Zwei große Kieler Diskussionen stehen vor ihrem Abschluss. In der heutigen Ratsversammlung soll ein Termin für den Bürgerentscheid über den umstrittenen Bau von Möbel Kraft zwischen Westring und der Autobahn 215 gefunden werden. Auch die Umbenennung des Hindenburgufers wird heute in der Versammlung entschieden. In der „Kieler Rathaus Runde“ des Offenen Kanal Kiel suchten die Vertreter der Parteien nun noch einmal nach dem jeweiligen Kern der monatelangen Diskussionen.

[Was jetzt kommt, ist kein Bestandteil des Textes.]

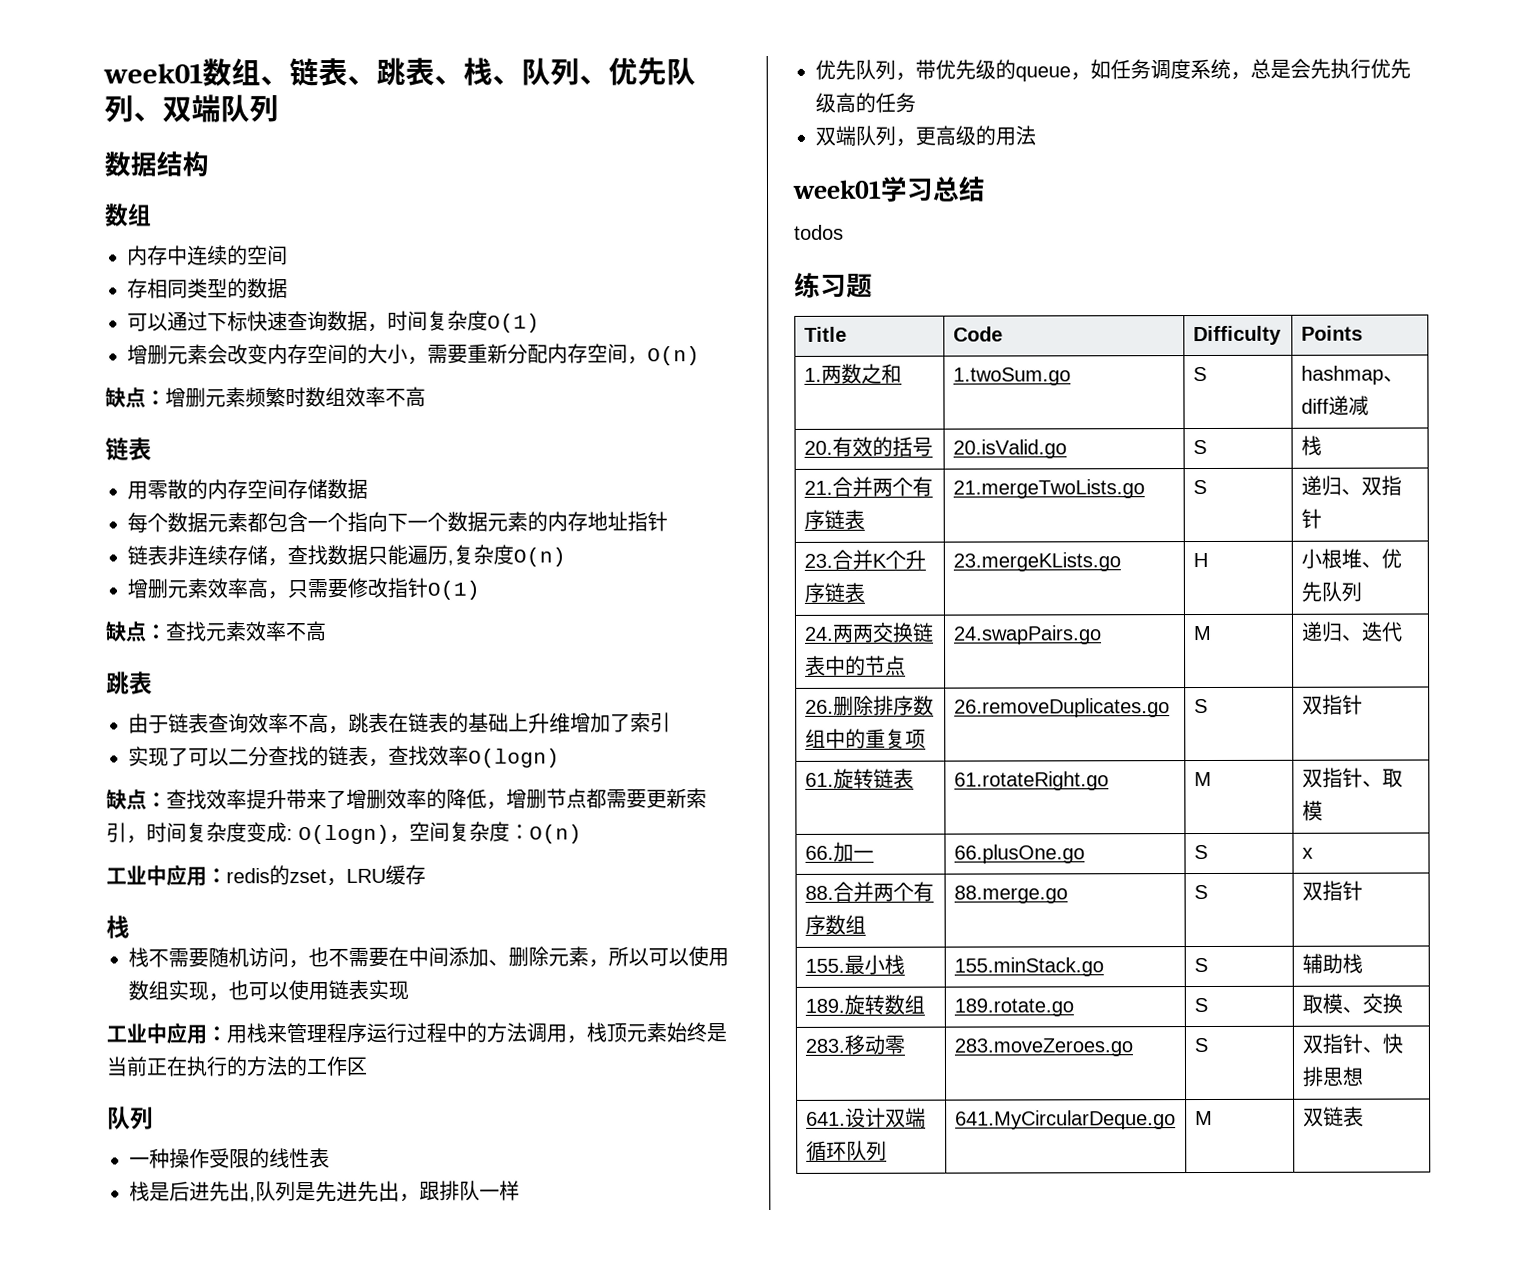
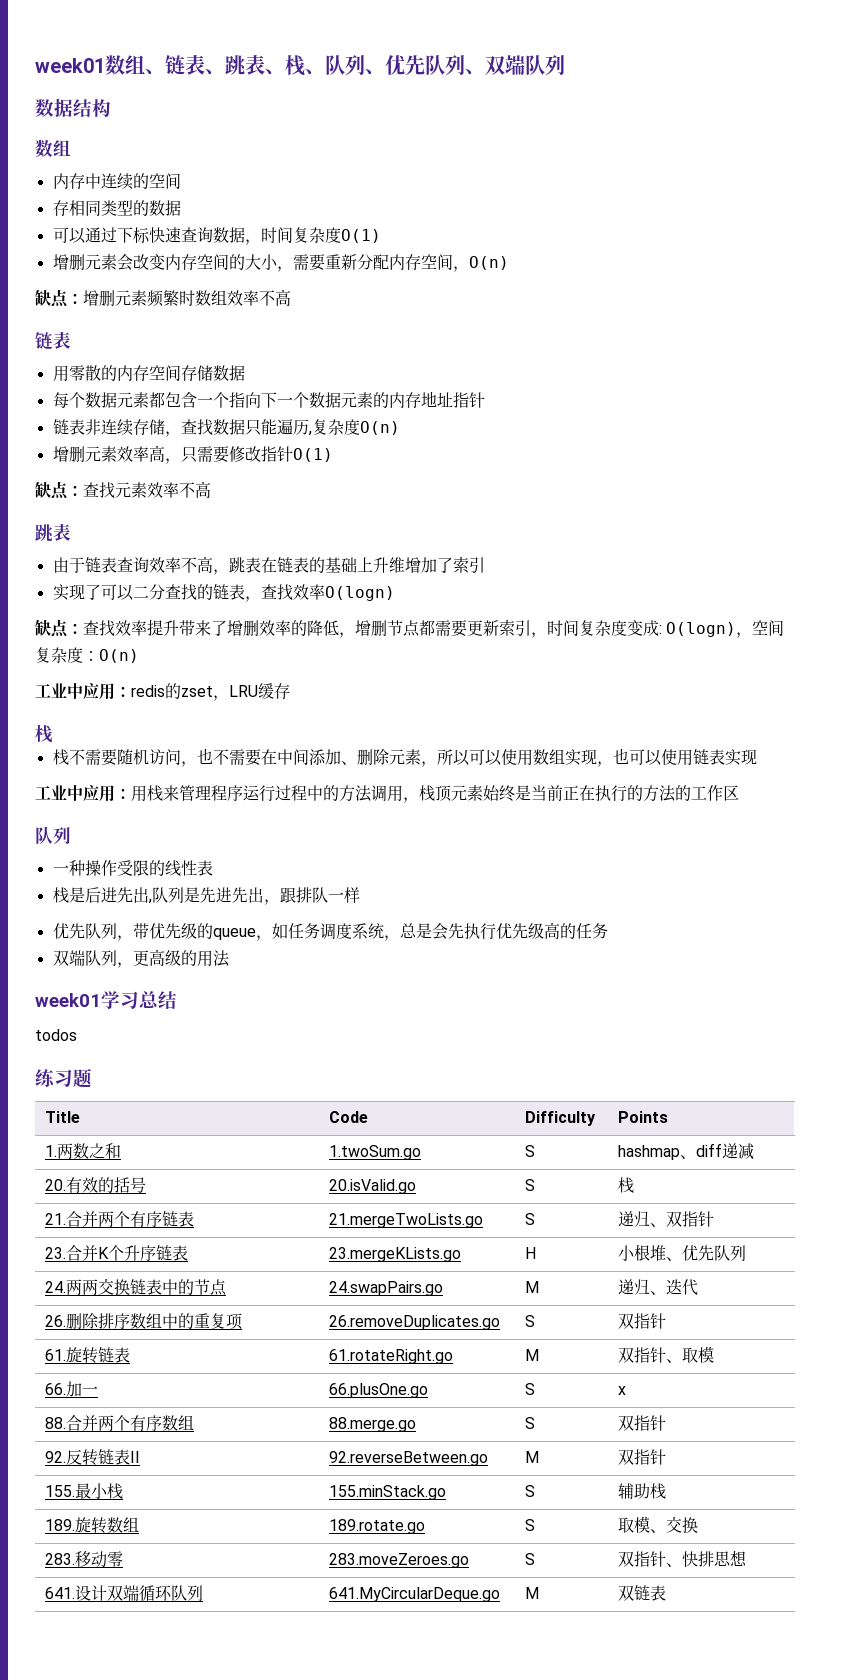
(1363, 890) none -> [45,1449,141,1466] [329,1451,489,1466] [525,1451,540,1463] [618,1449,667,1465] // 92.反转链表II | 92.reverseBetween.go | M | 双指针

Es gehe gar nicht mehr um den konkreten Fall Möbel Kraft, sondern vielmehr um eine Grundsatzfrage über die Diskussion mit den Bürgern, meinte Özlem Ünsal (SPD) und sagte: „Wir brauchen in Kiel solche Investitionen. Aber wir schätzen solche Begehren und das Engagement der Bürger. Allerdings müssen wir jetzt auch die Stimmen für den Bau hören.“ Während auch CDU-Fraktionsvorsitzender Stefan Kruber die Ansiedlung des Unternehmens begrüßte, konnte er die Missstimmung nachvollziehen. „Man hätte die Bürgerbefragung an den Anfang stellen müssen und hätte nicht aus rein wirtschaftspolitischen Gründen entscheiden dürfen, um eine breiter getragene Meinung zu erhalten.“ Arne Langniß (Grüne) machte deutlich, dass es um ein Signal geht: „Investoren müssen sich in Zukunft im Klaren darüber sein, dass wir erwarten, dass es ihnen um die Vorteile in Kiel geht. Eben dass wir sie nicht mit allen Mitteln holen wollen.“

Stefan Rudau (Die Linke) kritisierte den fehlenden Respekt vor dem Entscheid. Seiner Meinung nach würden Lauben der Kleingärtner schon jetzt abgerissen, um „Fakten zu schaffen“. Dabei bemängelte er den fehlenden Umweltschutz – große Geräte würden die Lauben wegreißen und den Boden grob zerstören. Das Argument Naturzerstörung relativierte Arne Langniß: „Es entstehen keine großen Schäden.“ Beträchtlicher sei indes der Schaden durch die Wildnutzung der Gebiete und die illegalen Müllablagerungen gewesen.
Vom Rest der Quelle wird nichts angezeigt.